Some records
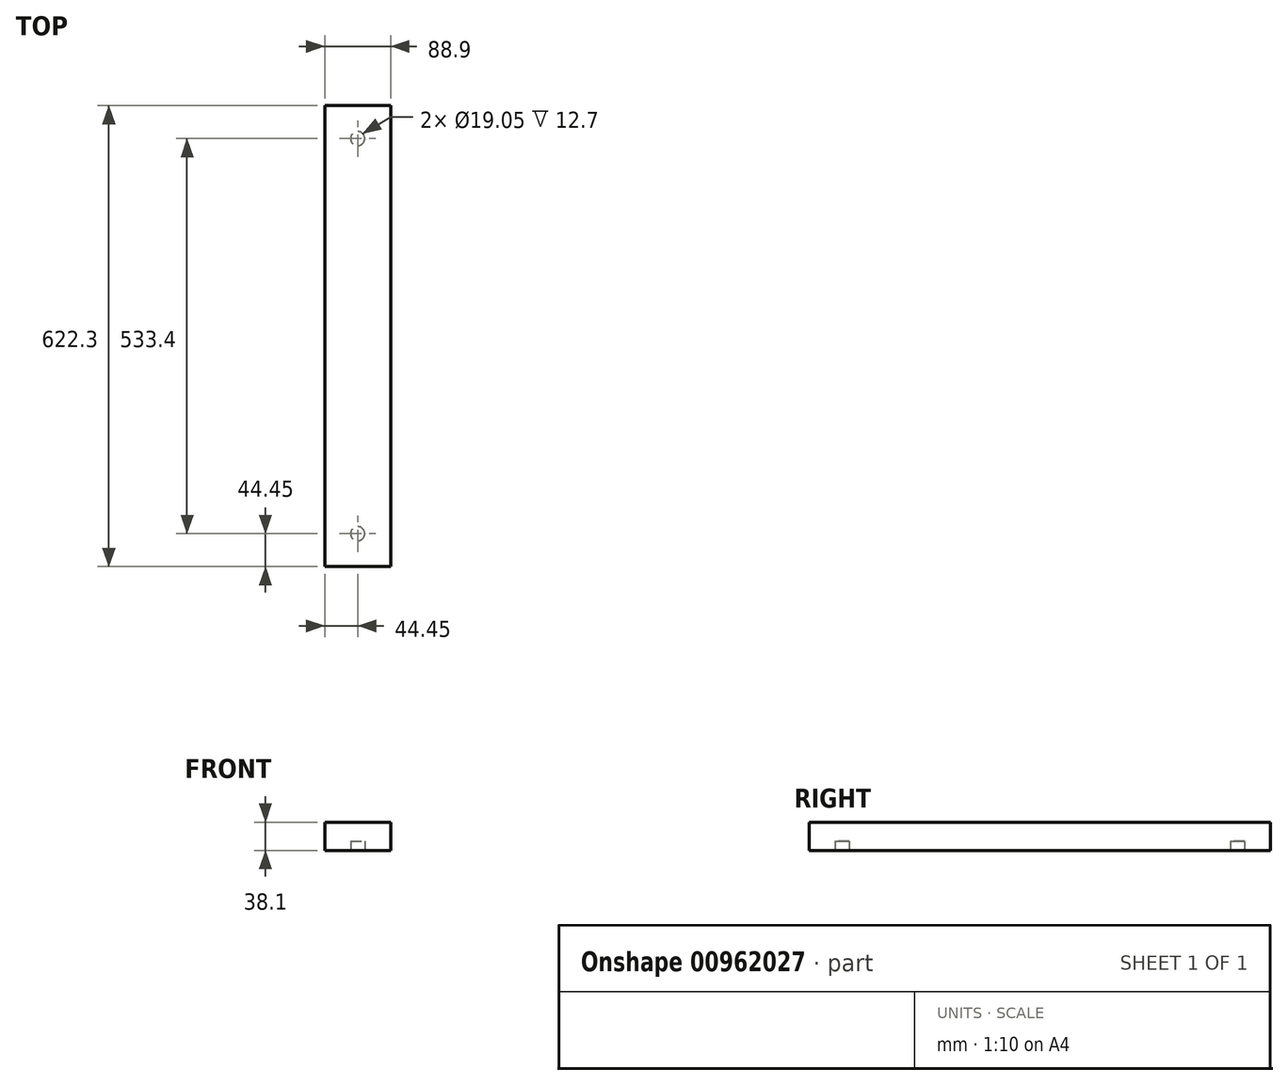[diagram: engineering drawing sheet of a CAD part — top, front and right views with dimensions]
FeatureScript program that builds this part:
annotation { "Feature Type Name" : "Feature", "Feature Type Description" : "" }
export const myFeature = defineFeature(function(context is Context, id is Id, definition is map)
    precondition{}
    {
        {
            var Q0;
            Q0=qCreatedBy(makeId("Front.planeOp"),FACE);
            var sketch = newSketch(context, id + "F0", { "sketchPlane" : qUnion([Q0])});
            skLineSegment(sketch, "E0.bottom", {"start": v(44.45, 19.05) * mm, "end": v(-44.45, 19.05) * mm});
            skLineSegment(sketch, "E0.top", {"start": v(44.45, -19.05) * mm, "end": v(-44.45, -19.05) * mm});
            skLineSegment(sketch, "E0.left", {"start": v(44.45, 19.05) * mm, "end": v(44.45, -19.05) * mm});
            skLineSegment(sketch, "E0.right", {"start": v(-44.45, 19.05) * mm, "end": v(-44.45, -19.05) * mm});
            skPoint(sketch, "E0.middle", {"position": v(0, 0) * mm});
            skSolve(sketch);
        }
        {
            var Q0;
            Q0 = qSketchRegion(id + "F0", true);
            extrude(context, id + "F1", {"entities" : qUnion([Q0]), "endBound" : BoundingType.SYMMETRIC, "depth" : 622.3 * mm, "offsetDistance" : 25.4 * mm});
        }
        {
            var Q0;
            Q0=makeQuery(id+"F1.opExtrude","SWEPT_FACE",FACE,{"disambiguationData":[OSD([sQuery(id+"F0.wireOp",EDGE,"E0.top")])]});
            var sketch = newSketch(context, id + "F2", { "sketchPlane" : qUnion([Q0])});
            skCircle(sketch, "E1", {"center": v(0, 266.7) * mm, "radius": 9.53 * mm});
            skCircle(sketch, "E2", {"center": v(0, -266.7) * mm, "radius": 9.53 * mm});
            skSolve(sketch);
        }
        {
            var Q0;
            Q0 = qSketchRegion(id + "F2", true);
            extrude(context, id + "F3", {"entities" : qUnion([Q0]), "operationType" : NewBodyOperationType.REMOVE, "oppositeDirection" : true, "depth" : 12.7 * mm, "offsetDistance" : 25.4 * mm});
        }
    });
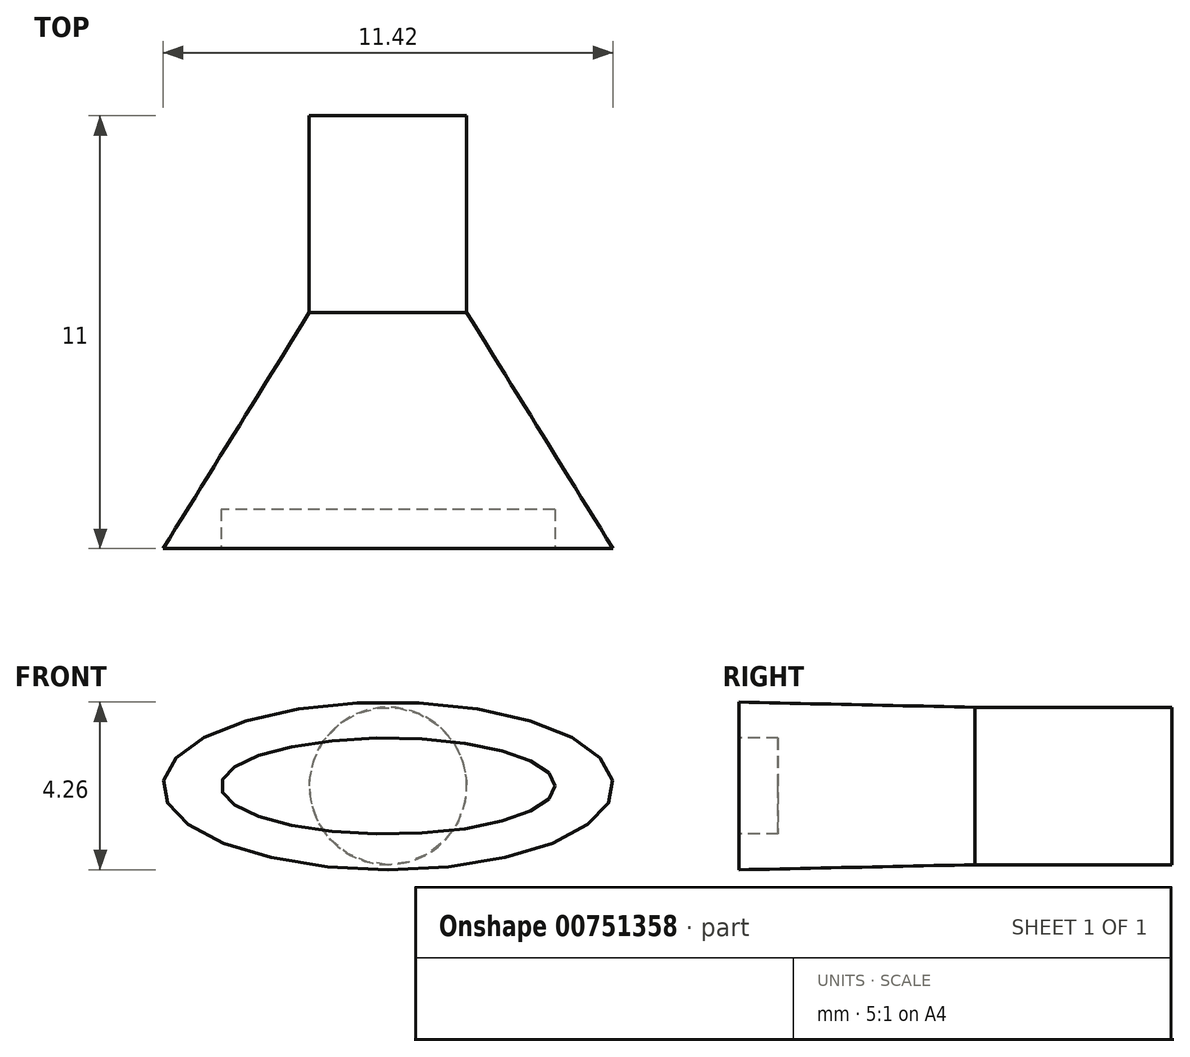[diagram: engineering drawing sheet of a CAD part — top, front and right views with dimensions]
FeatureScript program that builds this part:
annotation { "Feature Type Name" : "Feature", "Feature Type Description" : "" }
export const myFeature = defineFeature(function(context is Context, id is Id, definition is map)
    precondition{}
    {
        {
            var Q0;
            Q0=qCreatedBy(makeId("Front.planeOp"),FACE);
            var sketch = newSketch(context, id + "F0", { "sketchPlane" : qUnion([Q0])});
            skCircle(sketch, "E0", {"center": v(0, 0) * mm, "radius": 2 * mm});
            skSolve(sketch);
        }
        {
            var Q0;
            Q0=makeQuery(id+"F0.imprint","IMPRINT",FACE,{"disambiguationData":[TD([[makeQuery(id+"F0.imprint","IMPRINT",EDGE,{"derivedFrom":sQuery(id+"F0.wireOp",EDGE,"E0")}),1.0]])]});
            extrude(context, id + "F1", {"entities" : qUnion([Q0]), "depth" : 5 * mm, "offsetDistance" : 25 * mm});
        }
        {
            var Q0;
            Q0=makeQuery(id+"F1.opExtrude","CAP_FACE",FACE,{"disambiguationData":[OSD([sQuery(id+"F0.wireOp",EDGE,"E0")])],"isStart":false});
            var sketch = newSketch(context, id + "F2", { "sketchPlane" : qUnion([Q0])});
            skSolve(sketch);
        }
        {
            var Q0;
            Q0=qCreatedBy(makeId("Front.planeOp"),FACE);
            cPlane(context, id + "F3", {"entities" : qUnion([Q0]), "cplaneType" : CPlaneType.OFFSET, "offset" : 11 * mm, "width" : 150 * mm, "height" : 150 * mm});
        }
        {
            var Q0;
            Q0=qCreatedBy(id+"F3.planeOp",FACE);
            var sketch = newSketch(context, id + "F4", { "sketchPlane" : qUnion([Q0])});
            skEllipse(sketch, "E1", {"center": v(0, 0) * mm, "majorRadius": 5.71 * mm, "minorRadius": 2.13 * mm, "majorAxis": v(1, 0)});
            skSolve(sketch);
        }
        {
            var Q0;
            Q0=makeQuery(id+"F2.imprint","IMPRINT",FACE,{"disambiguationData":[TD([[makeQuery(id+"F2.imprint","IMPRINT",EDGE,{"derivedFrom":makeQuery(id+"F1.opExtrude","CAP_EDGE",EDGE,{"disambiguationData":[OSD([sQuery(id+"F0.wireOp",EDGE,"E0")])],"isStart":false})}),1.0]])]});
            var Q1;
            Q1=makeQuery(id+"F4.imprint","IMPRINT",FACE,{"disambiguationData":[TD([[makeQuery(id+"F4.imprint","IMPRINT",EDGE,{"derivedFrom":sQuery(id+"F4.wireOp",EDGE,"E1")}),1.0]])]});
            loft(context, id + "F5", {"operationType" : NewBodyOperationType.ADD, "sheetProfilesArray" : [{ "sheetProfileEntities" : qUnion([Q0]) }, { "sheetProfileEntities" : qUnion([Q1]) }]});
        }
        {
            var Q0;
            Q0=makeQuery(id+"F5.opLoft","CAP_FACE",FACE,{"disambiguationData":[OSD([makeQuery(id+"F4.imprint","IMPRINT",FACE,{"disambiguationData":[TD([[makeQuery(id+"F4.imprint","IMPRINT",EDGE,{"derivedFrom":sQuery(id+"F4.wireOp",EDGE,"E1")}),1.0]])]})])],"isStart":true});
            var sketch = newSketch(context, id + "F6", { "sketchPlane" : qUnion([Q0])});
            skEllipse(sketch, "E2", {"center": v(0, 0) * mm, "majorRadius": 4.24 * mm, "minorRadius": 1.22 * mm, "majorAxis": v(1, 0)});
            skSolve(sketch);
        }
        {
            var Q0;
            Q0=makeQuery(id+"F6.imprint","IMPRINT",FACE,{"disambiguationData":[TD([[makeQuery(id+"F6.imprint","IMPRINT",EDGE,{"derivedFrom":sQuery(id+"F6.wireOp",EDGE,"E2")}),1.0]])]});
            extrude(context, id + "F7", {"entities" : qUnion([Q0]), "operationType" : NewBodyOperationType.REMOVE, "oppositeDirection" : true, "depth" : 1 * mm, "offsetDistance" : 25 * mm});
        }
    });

§ **TASK BRIEF**
Select every line in the records above that contains the string "skEllipse", and copy each of those lines.

§ **RESULT OF THE EXERCISE**
            skEllipse(sketch, "E1", {"center": v(0, 0) * mm, "majorRadius": 5.71 * mm, "minorRadius": 2.13 * mm, "majorAxis": v(1, 0)});
            skEllipse(sketch, "E2", {"center": v(0, 0) * mm, "majorRadius": 4.24 * mm, "minorRadius": 1.22 * mm, "majorAxis": v(1, 0)});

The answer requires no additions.